Les mesures essentielles de mise aux normes pour les cabinets médicaux ne sont, aux yeux de Soraya Kompany, pas si démesurées : elles concernent le cheminent du patient de la voirie jusqu’à la salle de consultation. Ce qui implique certes de prendre quelques dispositions quant au stationnement devant le cabinet et de respecter des points de vigilance pour le cheminement (largeur minimale d’accès, portes, hauteur de pente, palier de repos, rampe, escaliers, couleurs, signalétique…). Second point qui pose problème : les sanitaires. Faut-il en avoir deux par cabinet dont l’un pour accueillir un fauteuil roulant ? Tout dépend du bâtiment dans lequel on exerce ; pour ne pas faire d’erreur, le mieux est de se consulter le règlement sanitaire départemental (généralement l’article 67) disponible auprès de la préfecture de département ou de l’ARS.

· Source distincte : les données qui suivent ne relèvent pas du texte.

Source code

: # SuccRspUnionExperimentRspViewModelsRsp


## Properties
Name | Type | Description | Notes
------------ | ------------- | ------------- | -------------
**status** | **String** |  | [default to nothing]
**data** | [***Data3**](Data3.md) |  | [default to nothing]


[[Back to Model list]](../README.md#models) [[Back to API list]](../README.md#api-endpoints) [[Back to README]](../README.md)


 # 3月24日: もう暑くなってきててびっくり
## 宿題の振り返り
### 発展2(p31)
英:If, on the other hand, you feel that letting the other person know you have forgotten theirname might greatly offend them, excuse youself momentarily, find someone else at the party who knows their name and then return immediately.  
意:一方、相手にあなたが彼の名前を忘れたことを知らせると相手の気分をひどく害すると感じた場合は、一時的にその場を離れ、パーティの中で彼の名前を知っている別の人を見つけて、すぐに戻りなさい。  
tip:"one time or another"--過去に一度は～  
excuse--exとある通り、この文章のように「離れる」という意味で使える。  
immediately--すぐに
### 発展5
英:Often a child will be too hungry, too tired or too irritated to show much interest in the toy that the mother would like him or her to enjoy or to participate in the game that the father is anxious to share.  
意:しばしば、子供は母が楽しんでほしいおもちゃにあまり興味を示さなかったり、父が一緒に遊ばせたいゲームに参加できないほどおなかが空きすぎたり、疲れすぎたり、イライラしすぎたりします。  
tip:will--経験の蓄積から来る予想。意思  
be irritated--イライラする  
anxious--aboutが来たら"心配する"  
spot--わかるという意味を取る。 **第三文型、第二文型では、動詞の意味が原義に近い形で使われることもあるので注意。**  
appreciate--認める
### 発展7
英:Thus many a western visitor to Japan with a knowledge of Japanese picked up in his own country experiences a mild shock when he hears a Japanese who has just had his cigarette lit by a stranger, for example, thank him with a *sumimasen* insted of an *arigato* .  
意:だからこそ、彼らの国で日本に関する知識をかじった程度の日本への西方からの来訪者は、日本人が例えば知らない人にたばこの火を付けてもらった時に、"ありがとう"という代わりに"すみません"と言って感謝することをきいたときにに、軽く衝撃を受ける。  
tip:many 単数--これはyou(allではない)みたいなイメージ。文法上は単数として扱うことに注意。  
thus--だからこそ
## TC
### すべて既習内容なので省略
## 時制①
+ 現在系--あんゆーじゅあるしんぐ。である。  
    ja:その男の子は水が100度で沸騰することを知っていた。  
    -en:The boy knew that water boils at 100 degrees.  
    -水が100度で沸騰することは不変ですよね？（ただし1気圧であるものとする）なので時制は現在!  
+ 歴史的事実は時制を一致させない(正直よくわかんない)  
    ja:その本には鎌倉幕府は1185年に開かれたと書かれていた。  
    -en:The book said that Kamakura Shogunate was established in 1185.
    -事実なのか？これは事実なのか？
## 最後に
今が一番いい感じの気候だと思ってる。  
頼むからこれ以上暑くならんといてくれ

Soraya Kompany tempère aussi les réticences des réfractaires à la mise aux normes en expliquant qu’en fonction de la situation du bâtiment, la loi a prévu des dérogations et des atténuations avec la possibilité de mise en place de mesures de substitution. Parmi les cas de dérogations : les bâtiments classés monuments historiques que l’on ne peut pas modifier, les raisons techniques avérées qui peuvent avoir un impact sur la structure même du bâtiment, mais aussi l’impact financier démesuré sur le chiffre d’affaires.

Ces mesures d’atténuation sont destinées à faciliter la mise aux normes dans la mesure où le médecin n’est pas en mesure de remplir toutes les obligations prévues par la loi, mais il faut des justificatifs et donc anticiper avant que le contrôleur de la mairie vienne vous épingler. En outre, certaines mesures de substitution pourraient être aménagées, mais elle ne sont pas encore définies par la loi. Parmi celles suggérées par le rapport Jacob : la possibilité par exemple de justifier de visites à domicile ou la participation du médecin à des plates-formes de soins accessibles... Une circulaire du ministre en date du 2 avril 2013 donne d’ailleurs carte blanche aux préfets pour avoir une interprétation facilitatrice de la loi. Ce qui devrait rassurer nos confrères. « Mais ces dérogations doivent rester exceptionnelles car la déontologie implique de rendre service à ses patients?!?», conclut tout de même Soraya Kompany.